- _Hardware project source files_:
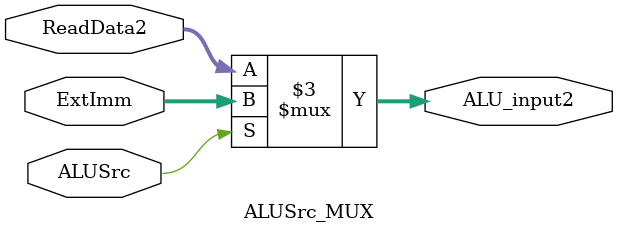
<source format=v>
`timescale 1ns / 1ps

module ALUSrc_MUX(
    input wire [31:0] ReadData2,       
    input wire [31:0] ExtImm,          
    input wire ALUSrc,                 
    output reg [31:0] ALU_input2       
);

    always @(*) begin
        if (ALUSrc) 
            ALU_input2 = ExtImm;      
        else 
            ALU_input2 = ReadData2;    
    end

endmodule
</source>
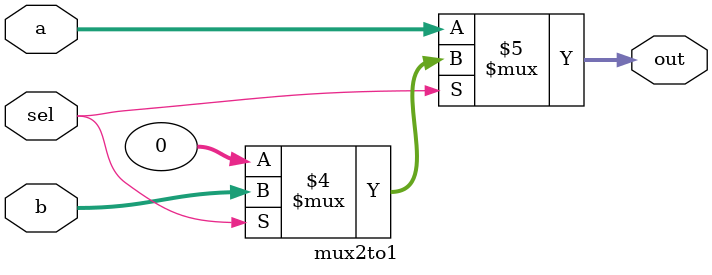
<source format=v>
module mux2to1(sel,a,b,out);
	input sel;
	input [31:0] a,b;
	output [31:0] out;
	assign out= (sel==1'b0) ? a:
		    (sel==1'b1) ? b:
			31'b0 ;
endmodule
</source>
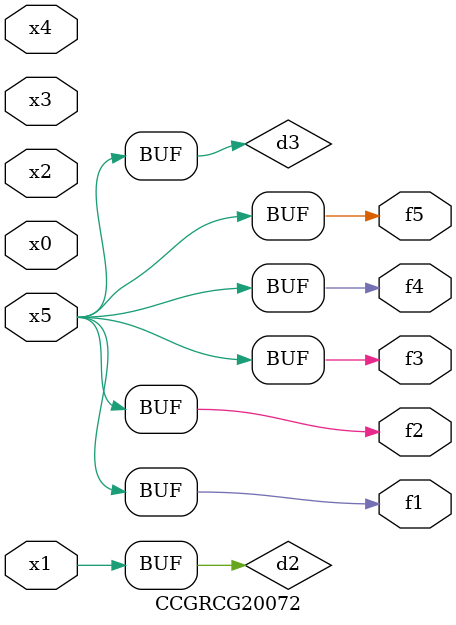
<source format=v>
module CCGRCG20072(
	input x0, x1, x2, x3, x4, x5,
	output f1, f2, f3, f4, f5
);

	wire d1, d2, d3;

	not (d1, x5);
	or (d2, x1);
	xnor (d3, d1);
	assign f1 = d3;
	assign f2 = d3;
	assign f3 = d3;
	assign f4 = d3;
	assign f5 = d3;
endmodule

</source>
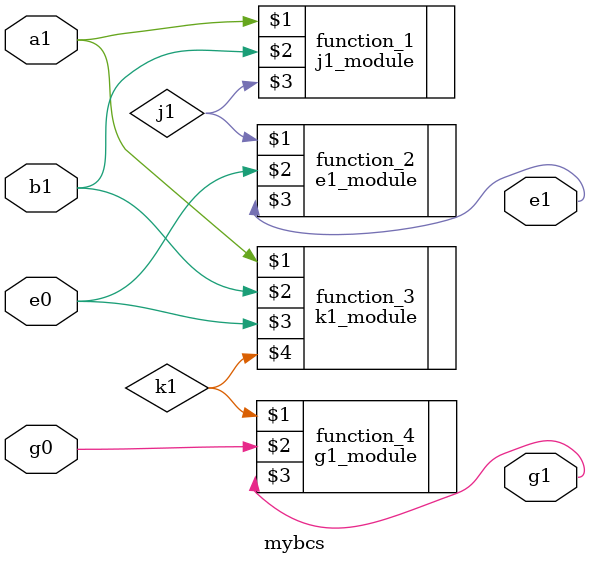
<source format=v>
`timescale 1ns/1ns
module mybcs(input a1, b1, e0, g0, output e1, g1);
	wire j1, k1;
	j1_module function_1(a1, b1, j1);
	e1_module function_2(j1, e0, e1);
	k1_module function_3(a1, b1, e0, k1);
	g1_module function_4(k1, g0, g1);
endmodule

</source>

- _Problem to solve_: Pull every line with "assign" from the records.

- _Expected output_:
	assign out= (sel==1'b0) ? a:
	assign f1 = d3;
	assign f2 = d3;
	assign f3 = d3;
	assign f4 = d3;
	assign f5 = d3;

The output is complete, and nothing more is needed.